Tomy sampai menutup mulut menahan tawa. Hacken mendelik tak percaya.
Clara mendekat selangkah, menatap Lulu dari atas ke bawah.
"Tujuanmu kan ingin aku melihat kedekatanmu dengan suamiku?
Nah, aku sudah melihatnya. Dan sekarang, seluruh kota juga sudah melihat… betapa seksinya di saat kau tidak berpakaian."
Lulu menggertakkan giginya, wajahnya merah padam karena marah, malu, dan ketakutan bercampur jadi satu.
"Mari kita pergi," kata Clara tegas sebelum berbalik.
Andrian dipapah oleh Tomy dan Hacken, mengikuti Clara keluar dari tempat itu.
Dua jam kemudian – Rumah Sakit
Andrian yang terinfus bersandar pada sandaran ranjang, wajahnya masih pucat.
"Huff…" ia menghela napas pelan.
"Andrian, maaf… kalau saja kami lebih berhati-hati, wanita itu tidak akan sempat mendekatimu," ujar Hacken penuh penyesalan.
"Bukan salah kalian," jawab Andrian lemah. “Aku juga tidak menyangka dia bisa tahu keberadaanku."
"Tapi setelah ini," sambung Tomy, "apa mungkin ayahnya akan diam saja?"
Clara menyilangkan tangan, tenang namun tajam.
"Kalau dia ingin membalas, silakan. Justru aku yang bisa menuntut putrinya. Dia menggoda seorang direktur utama, masuk ke toilet pria. Kalau tersebar siapa yang akan lebih malu."
Tomy dan Hacken mengangguk. Mereka tahu Clara benar.
Andrian menatap Clara dengan rasa bersalah.
"Clara… atas kejadian ini, ini kelalaianku. Aku minta maaf."
"Kenapa minta maaf?" tanya Clara, menatapnya.

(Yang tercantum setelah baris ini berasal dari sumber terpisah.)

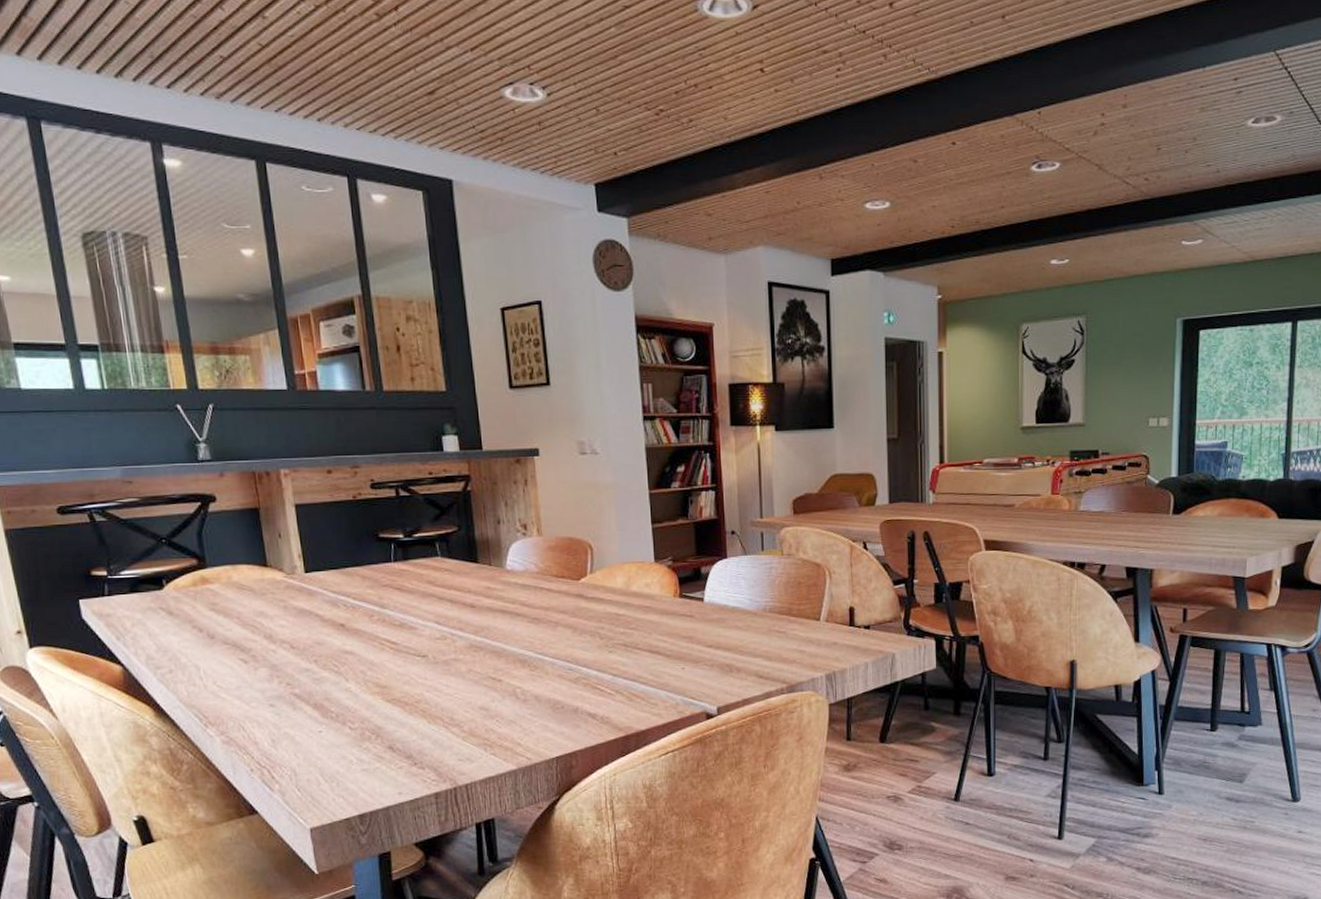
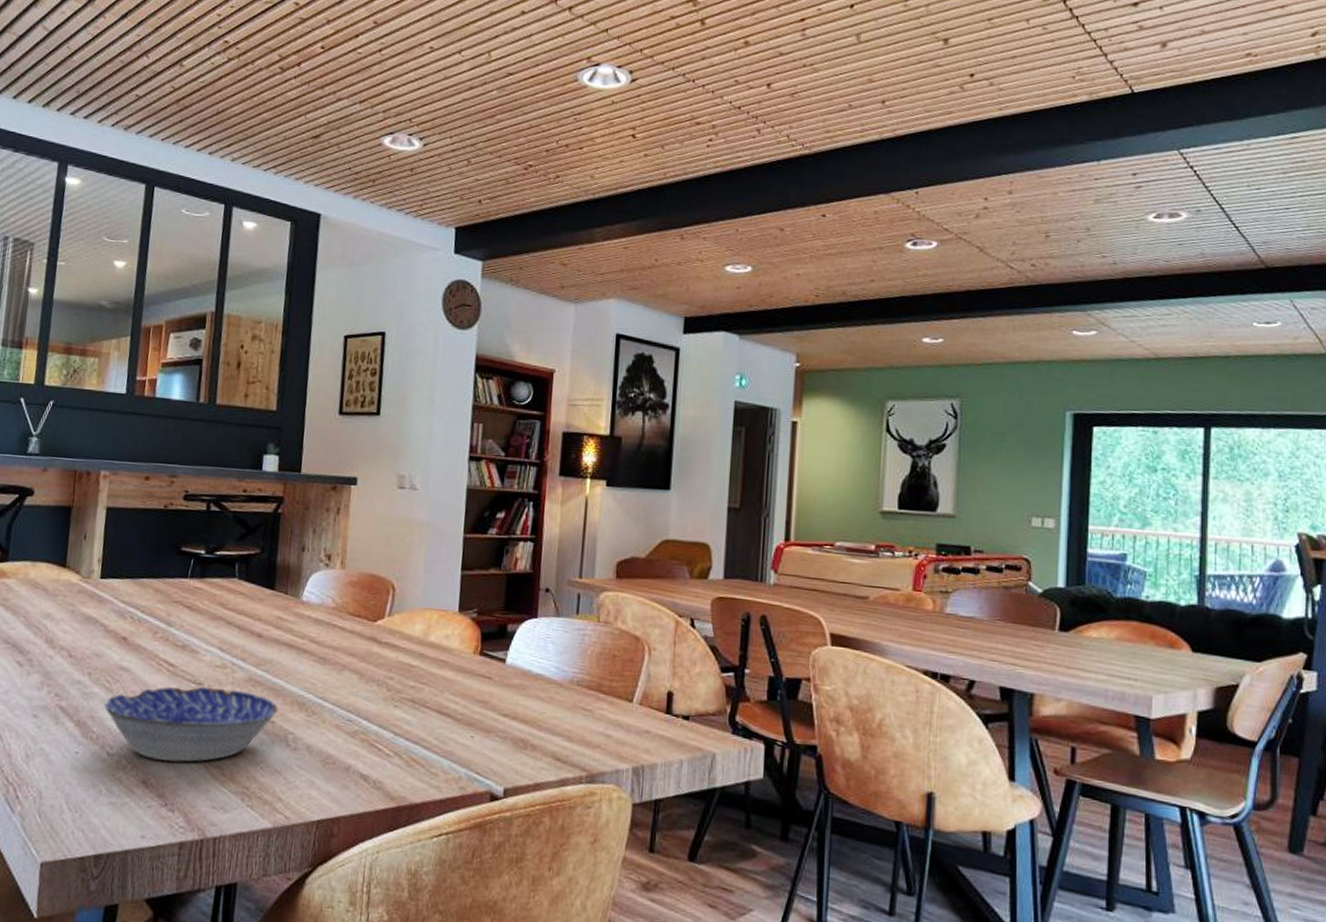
bowl: none [337,656,503,728] -> present [104,686,278,763]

"Karena aku tidak hati-hati. Aku sampai membuatmu harus melihat video itu."
Clara tiba-tiba tersenyum—senyum kecil namun menusuk.

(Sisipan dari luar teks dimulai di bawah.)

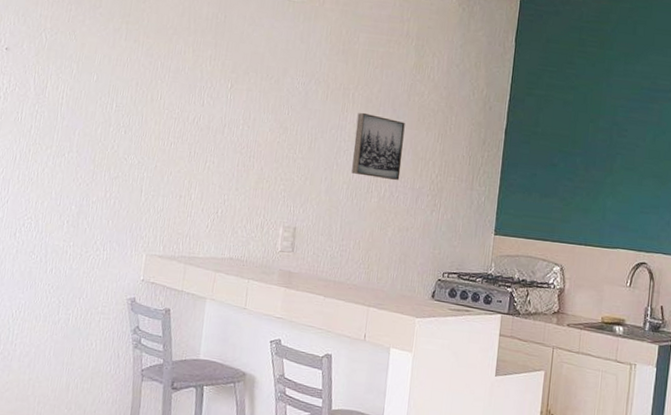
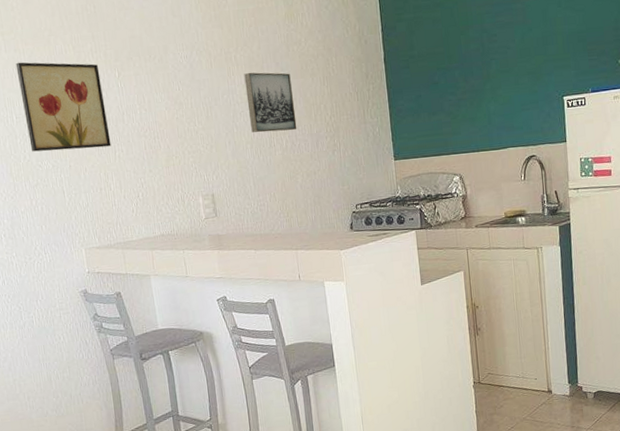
wall art: none [121,53,213,156] -> present [15,62,111,152]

"Andrian Zhou… seharusnya kau merasa beruntung," ucap Clara pelan.
"Karena kau punya kesempatan menikmatinya. Menyentuhnya. Menciumnya. Melihat semuanya."

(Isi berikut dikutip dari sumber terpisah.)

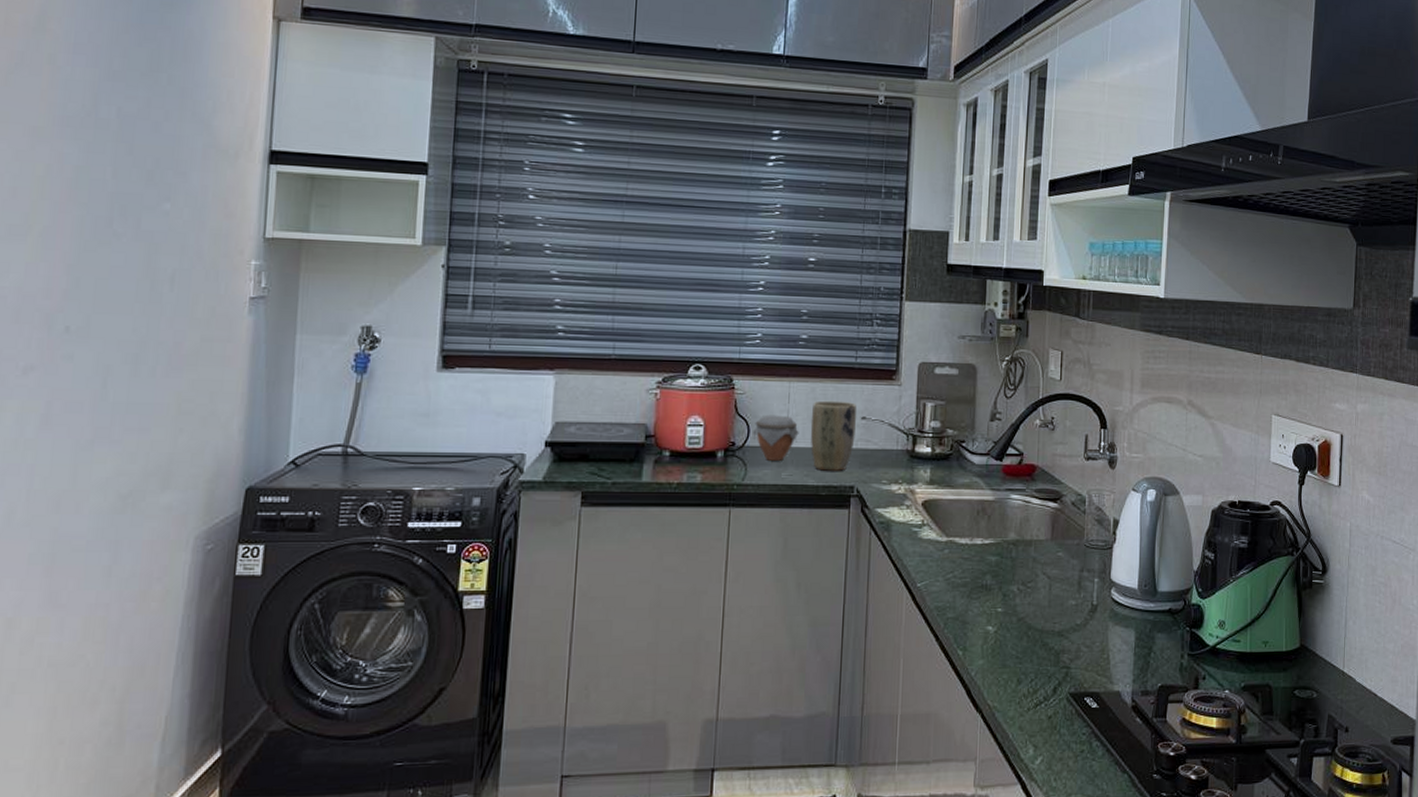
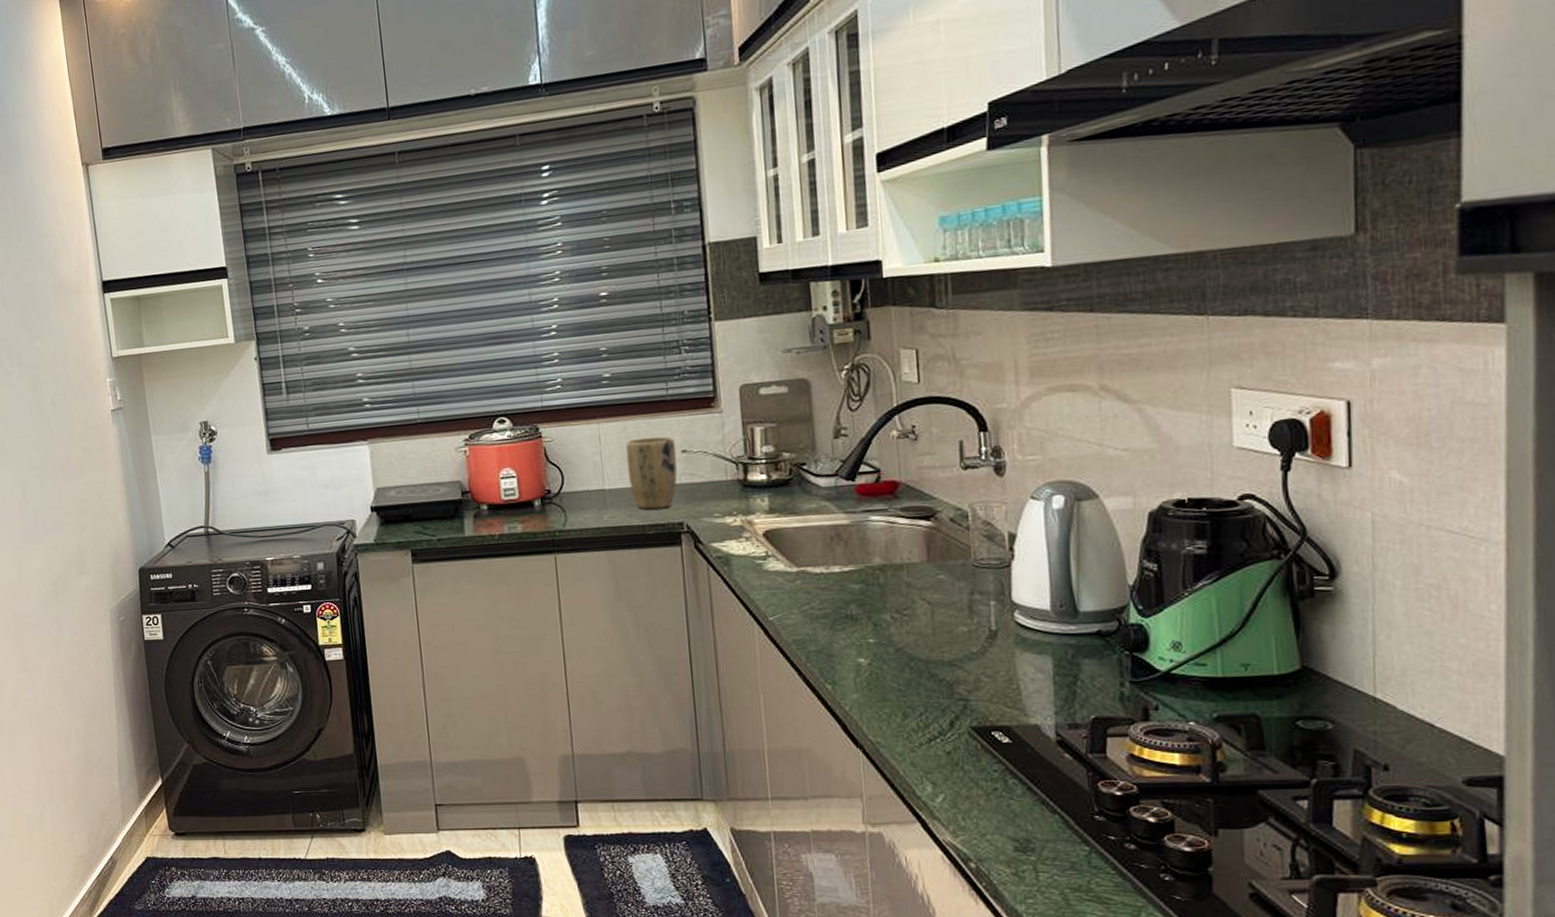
jar: present [753,414,799,461] -> none [567,458,616,505]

Tomy dan Hacken langsung terdiam.
Mereka saling melirik—udara di ruangan berubah panas.
Andrian langsung gelisah.
"Clara… mana mungkin aku menikmati? Saat itu aku berusaha melawan. Efek obatnya yang membuatku lemah."
Clara mengangkat bahu, seolah tidak mempercayainya.
"Setelah kupikir-pikir, mana ada pria yang tidak suka disentuh wanita. Lulu cukup cantik dan seksi. Dari atas sampai bawah kau sudah lihat semuanya. Sepertinya kau harus bertanggung jawab padanya."
Nada Clara sengaja dibuat menggoda dan menusuk.
Wajah Andrian langsung berubah cemas.
"Clara, ini bukan keinginanku! Mana mungkin aku harus bertanggung jawab? Dia yang menggodaku, bukan aku!"
Clara hampir tertawa melihat suaminya panik.
“Ternyata menggusiknya menyenangkan… wajahnya yang dingin itu bisa cemas juga. Apa dia takut aku cemburu?” batin Clara.
Andrian akhirnya menggenggam tangan Clara dengan tulus.
Tatapannya jujur dan penuh ketakutan kehilangan.
"Clara… percaya padaku. Tidak ada perasaan apa pun. Aku jijik. Aku hanya ingin menjauh dari dia. Dan akhirnya aku berhasil."
Clara terdiam.
Nada Andrian… gerakannya… genggaman tangannya…
Semuanya terasa tulus.
"Benar juga, saat itu kau begitu lemah. Mana mungkin kau mampu melakukannya walau kau menginginkannya," jawab Clara.
Hacken dan Tomy menahan tawa mendengar ucapan istri sahabatnya itu.
"Siapa yang mengatakan aku tidak mampu, aku hanya tidak minat," jawab Andrian.